9. Persist the trained pipeline
Joblib persistence freezes preprocessing and weights, letting tomorrow’s CRM job load .pkl, score all current learners, and trigger personalised nudges in minutes.
joblib.dump(pipe, "course_engagement_linreg.pkl")
Summary
With under a hundred lines of Python, we transformed raw LMS logs into an explainable course‑engagement forecaster.
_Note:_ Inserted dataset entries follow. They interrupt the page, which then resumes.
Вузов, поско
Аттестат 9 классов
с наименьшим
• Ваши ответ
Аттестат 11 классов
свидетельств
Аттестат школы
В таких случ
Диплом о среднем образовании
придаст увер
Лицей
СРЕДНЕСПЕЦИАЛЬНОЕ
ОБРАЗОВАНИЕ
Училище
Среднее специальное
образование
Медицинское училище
The linear model delivers:
- Instant, interpretable risk scores so instructors can reach out before learners drift away.
- Transparent behavioural levers—quantifying exactly how video time, quiz success, and forum activity tug future engagement up or down.
Keep this baseline on hand; when you pivot to gradient‑boosted trees, sequence models, or causal forests, you’ll know precisely how much extra uplift the sophistication buys.